**To do**
Look for "AMPARAMS" in each line of the records, and copy the lines that have it.

**Extracted records**
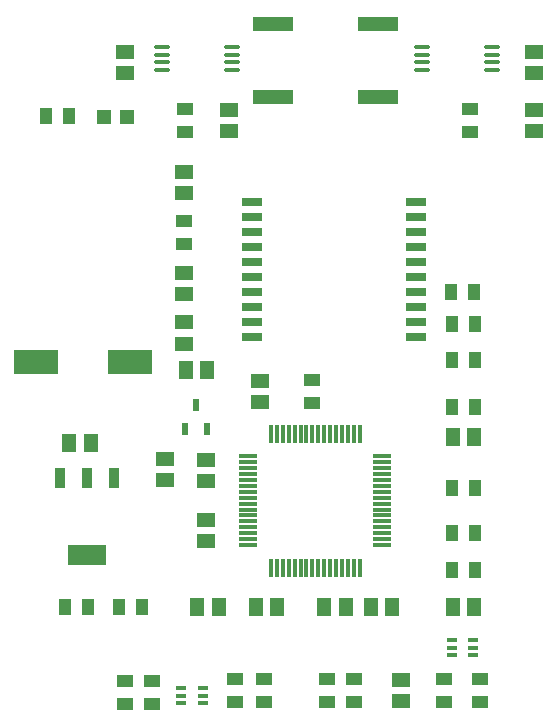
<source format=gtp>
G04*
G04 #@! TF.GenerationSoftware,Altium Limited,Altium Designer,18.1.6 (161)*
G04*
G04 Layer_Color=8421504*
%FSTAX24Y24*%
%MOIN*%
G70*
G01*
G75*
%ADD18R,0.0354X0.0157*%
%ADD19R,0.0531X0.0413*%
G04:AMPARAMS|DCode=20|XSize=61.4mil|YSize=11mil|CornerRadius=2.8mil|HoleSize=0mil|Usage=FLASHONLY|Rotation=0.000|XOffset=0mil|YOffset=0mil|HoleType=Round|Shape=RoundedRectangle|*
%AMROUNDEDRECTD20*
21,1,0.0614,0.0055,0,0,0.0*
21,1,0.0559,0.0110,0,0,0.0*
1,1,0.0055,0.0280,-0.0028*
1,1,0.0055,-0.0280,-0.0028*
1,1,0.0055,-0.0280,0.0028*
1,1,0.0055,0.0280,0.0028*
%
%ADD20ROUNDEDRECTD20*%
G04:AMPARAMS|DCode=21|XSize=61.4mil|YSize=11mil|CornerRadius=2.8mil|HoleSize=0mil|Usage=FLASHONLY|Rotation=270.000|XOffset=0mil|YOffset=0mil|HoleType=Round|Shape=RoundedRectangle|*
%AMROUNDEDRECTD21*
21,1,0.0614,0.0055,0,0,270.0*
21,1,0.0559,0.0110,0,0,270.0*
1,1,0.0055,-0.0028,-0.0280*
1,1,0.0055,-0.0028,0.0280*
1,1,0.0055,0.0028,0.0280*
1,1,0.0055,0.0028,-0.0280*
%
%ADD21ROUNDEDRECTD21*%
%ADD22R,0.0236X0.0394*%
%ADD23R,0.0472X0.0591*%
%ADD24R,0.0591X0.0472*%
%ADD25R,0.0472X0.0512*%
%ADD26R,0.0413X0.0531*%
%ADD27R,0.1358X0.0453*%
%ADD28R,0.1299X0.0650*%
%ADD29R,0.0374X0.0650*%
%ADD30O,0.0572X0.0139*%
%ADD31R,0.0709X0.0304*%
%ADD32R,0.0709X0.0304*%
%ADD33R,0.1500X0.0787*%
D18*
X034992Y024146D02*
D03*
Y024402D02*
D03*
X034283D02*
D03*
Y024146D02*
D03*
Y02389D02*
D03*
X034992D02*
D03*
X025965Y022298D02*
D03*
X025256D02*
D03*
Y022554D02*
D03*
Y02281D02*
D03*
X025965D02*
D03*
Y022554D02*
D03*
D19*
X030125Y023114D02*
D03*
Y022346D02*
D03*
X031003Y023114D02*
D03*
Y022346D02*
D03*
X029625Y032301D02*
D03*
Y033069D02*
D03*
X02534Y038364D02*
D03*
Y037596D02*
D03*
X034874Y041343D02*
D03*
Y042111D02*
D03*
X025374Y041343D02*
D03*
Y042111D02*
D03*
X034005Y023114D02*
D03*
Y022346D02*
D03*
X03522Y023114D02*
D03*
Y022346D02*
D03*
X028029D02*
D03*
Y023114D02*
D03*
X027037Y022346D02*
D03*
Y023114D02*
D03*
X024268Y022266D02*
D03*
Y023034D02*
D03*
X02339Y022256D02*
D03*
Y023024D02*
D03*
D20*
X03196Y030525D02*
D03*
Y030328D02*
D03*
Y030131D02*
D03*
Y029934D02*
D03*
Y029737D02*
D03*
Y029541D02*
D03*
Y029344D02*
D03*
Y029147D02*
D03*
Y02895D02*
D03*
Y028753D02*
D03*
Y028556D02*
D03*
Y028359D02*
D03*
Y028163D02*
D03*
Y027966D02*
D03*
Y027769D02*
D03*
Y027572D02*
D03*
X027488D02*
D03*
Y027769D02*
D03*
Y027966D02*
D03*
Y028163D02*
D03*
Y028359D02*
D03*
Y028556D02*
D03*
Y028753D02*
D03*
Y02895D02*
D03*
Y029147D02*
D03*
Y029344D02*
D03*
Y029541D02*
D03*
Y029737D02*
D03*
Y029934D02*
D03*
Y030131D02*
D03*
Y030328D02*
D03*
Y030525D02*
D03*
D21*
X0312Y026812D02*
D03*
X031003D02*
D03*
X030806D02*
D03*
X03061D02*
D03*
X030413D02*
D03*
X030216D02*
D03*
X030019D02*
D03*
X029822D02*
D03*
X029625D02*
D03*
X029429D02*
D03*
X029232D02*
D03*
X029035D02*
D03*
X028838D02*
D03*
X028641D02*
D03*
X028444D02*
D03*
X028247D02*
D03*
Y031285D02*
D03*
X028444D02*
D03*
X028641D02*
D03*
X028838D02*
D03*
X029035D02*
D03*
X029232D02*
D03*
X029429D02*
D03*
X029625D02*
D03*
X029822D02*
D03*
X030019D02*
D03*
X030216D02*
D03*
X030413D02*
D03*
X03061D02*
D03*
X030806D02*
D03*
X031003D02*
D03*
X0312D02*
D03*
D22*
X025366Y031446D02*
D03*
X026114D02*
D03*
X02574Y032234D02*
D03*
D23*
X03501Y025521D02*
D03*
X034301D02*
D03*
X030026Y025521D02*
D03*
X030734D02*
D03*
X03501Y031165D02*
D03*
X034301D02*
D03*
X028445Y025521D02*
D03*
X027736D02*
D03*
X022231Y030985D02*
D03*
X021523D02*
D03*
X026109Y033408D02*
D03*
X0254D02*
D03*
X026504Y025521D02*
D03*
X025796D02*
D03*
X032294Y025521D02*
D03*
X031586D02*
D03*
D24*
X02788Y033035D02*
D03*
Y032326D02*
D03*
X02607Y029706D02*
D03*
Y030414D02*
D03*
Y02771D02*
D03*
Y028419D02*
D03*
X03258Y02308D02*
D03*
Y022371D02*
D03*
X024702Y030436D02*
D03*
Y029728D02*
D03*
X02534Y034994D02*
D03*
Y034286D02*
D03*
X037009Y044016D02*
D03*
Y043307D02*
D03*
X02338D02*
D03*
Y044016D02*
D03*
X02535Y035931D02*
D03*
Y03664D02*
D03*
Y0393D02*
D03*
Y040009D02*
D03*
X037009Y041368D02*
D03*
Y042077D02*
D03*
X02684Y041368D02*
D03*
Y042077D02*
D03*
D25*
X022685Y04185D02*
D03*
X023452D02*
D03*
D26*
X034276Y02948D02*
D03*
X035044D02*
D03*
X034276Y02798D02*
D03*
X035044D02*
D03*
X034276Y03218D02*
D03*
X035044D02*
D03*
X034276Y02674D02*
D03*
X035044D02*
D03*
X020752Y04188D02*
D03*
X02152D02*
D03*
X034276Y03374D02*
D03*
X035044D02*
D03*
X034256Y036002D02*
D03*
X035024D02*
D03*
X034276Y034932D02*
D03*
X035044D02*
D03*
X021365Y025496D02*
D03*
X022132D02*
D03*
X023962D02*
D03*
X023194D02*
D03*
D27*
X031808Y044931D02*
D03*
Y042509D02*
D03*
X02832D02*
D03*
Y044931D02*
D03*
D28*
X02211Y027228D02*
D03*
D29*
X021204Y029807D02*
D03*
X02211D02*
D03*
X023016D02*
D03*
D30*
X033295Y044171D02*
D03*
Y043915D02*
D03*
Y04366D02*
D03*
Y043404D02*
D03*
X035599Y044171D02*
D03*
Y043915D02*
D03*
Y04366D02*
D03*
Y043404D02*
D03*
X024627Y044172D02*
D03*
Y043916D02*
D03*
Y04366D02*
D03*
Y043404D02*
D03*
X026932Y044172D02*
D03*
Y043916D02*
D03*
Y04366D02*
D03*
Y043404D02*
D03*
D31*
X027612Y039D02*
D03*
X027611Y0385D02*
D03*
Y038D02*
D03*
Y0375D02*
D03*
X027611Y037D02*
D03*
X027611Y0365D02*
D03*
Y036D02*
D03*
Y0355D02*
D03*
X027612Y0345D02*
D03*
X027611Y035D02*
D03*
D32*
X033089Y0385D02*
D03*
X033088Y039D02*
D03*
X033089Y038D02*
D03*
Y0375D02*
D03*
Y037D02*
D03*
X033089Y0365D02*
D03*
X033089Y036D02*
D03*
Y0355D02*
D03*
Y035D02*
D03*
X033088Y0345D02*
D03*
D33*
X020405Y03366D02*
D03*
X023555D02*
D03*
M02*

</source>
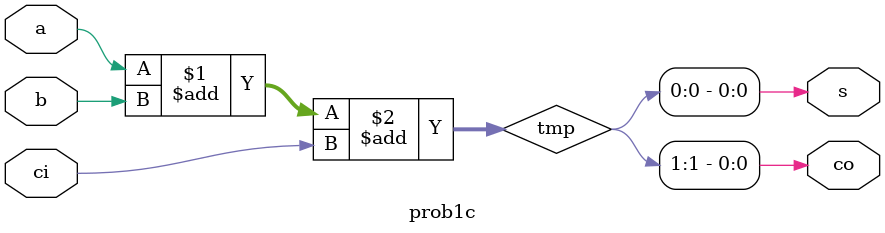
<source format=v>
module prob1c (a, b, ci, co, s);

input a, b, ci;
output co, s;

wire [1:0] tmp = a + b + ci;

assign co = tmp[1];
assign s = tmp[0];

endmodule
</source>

**Output of the task**
G04:AMPARAMS|DCode=20|XSize=61.4mil|YSize=11mil|CornerRadius=2.8mil|HoleSize=0mil|Usage=FLASHONLY|Rotation=0.000|XOffset=0mil|YOffset=0mil|HoleType=Round|Shape=RoundedRectangle|*
G04:AMPARAMS|DCode=21|XSize=61.4mil|YSize=11mil|CornerRadius=2.8mil|HoleSize=0mil|Usage=FLASHONLY|Rotation=270.000|XOffset=0mil|YOffset=0mil|HoleType=Round|Shape=RoundedRectangle|*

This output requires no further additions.